───── STUDY MATERIAL

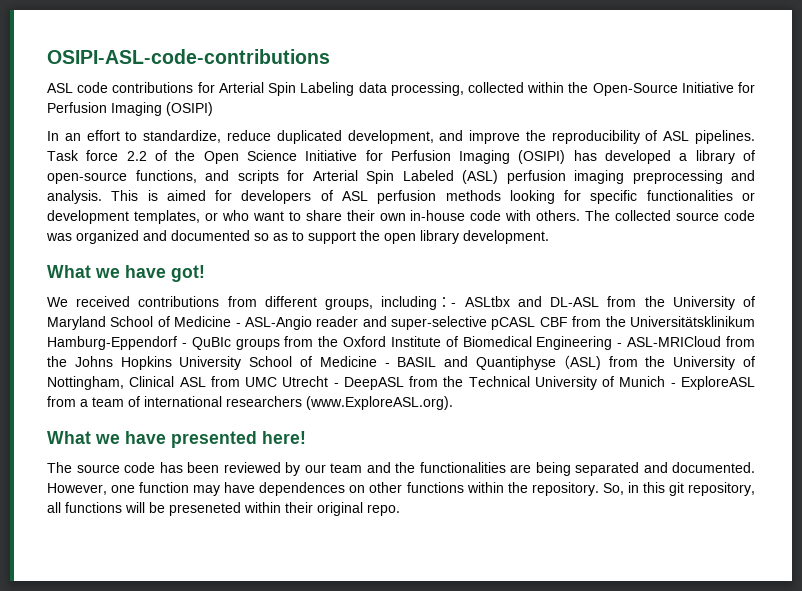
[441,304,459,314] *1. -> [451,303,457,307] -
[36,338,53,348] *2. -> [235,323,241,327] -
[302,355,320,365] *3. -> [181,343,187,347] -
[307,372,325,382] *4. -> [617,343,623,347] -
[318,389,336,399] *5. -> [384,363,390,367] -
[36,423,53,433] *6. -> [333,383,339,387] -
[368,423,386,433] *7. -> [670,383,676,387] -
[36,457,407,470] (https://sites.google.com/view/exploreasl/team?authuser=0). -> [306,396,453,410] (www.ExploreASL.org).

──────────

* EXERCISE INSTRUCTIONS *
Without any pictures, output the entries above exactly as they appear.

* SOLVED PROBLEM *
[441,304,459,314] *1. -> [451,303,457,307] -
[36,338,53,348] *2. -> [235,323,241,327] -
[302,355,320,365] *3. -> [181,343,187,347] -
[307,372,325,382] *4. -> [617,343,623,347] -
[318,389,336,399] *5. -> [384,363,390,367] -
[36,423,53,433] *6. -> [333,383,339,387] -
[368,423,386,433] *7. -> [670,383,676,387] -
[36,457,407,470] (https://sites.google.com/view/exploreasl/team?authuser=0). -> [306,396,453,410] (www.ExploreASL.org).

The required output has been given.